Headnode reports itself as Unreachable

I find a lot of people are starting to build demonstration clusters on a small scale with some sort of minimal ‘enterprise’ network. In my case the enterprise network is my home router and the private network is a little 5 port GigE switch.

To make it a bit more realistic and to be able to test configurations where the head node is _not_ the Active Directory Domain controller, I created a Domain Controller for my test network. I then added the cluster head node to this domain and installed the HPC 2008 Pack. The setup worked like a champ.

Then about one month later I was trying to run some tests when I noticed that the head node reported that it was ‘Unreachable’. How can this be I thought?
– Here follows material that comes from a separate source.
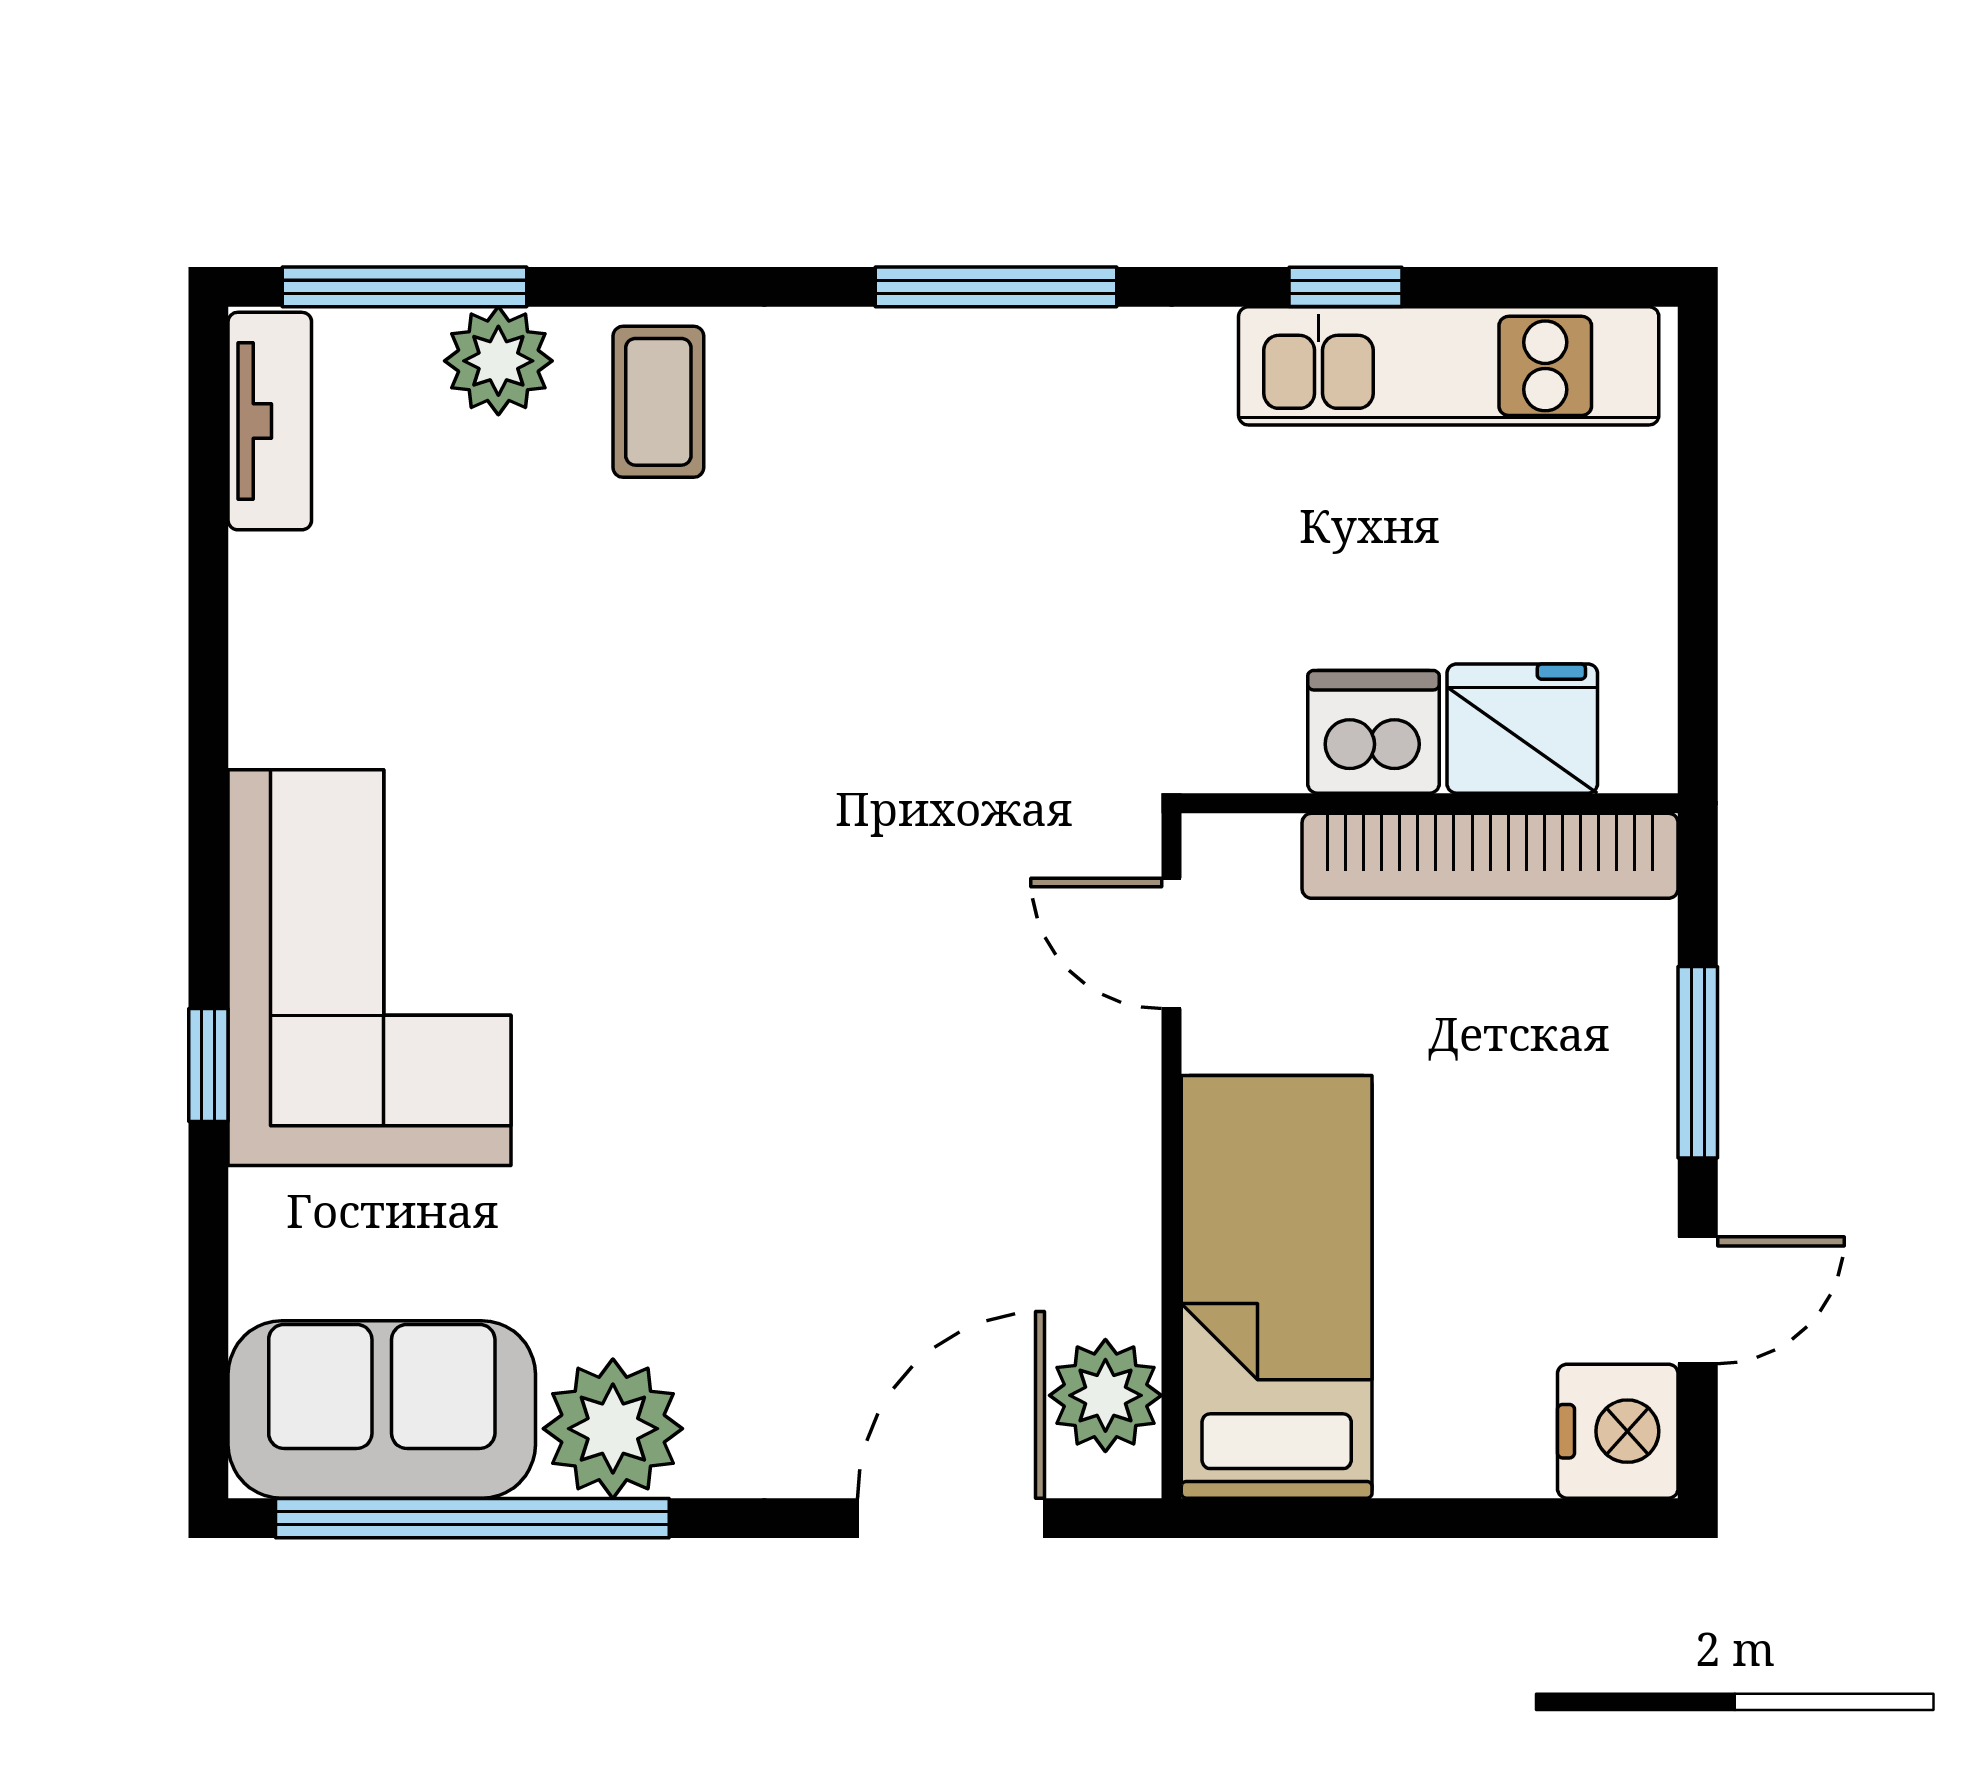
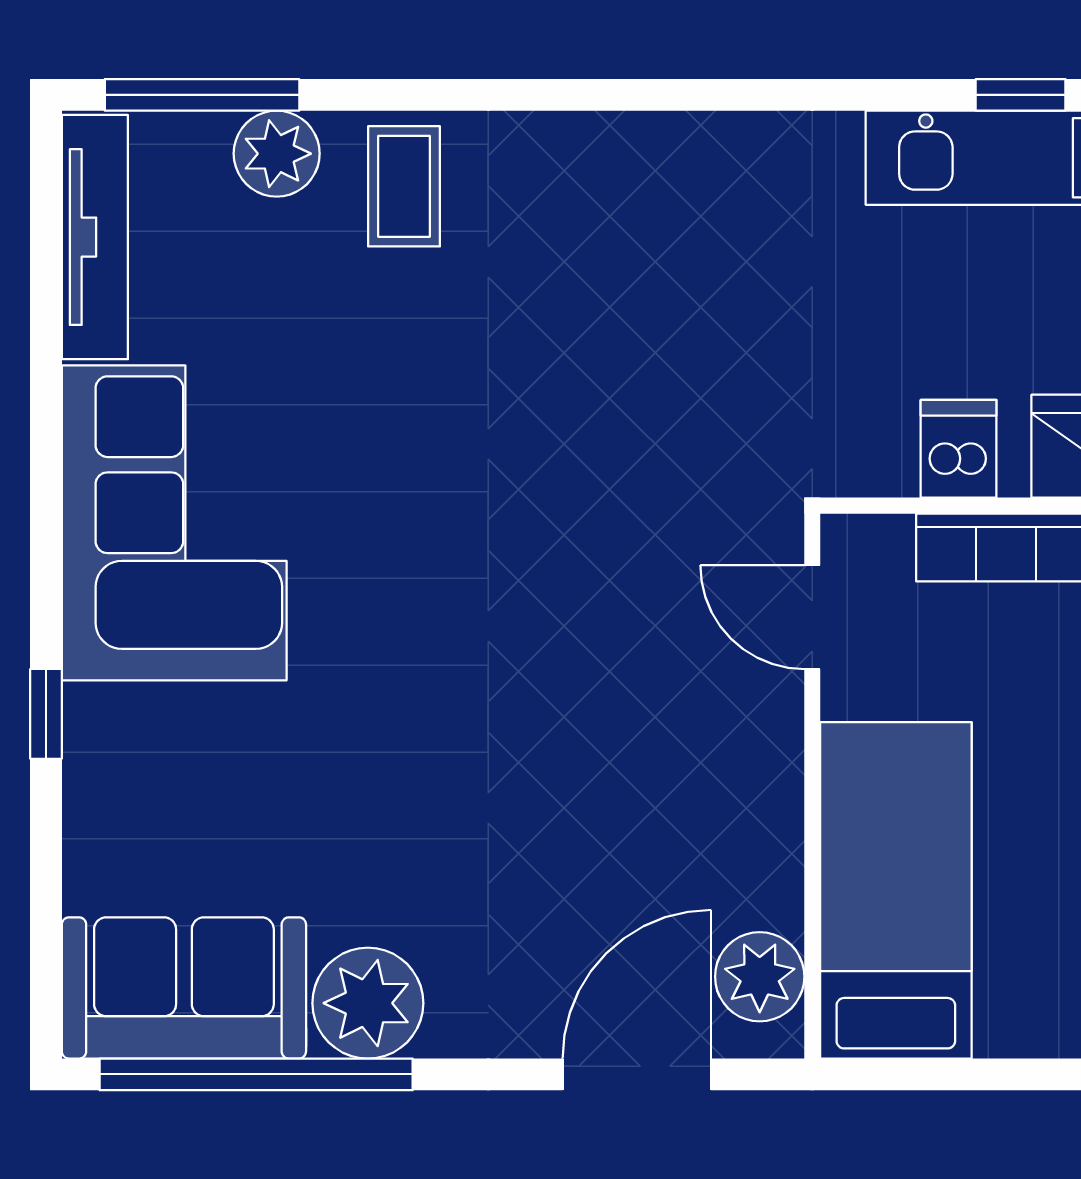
window: (996, 287) -> (673, 95), removed
window: (1346, 287) -> (1021, 95), moved
tv unit: (270, 421) -> (95, 237), width x1.41
dishwasher: (1373, 732) -> (959, 449), width x0.73
corner sofa: (370, 968) -> (174, 523), moved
All its networks were active, it could ping itself and the router and other private network nodes. Finally I stumbled onto trying to ping the Domain Controller. Surprise! No response from the DC. It seems that my 5 year old NIC on the Domain Controller had crossed the digital divide to the land of failed hardware.

Replacing the NIC, and installing a valid 64-bit driver for it brought the DC back into the network and in next to no time the head node self-reported as reachable.

When a domain joined system boots, it tries to contact its domain controller. If it can’t, it will come up and allow console logins on cached credentials, but periodically look for a domain controller connection to see if it can trust itself.

In my case the broken NIC prevented DC access, but the cached credentials allowed console logins.

I have seen similar Unreachable situations when a compute node cannot reach its domain controller. If you log on to a node immediately after it has rebooted and use the Event Viewer to look at the Windows Logs-> Security events you will see numerous Logon and Special Logon events. This is how the node establishes itself as being a member of the cluster, and if these fail, the node will appear as Unreachable.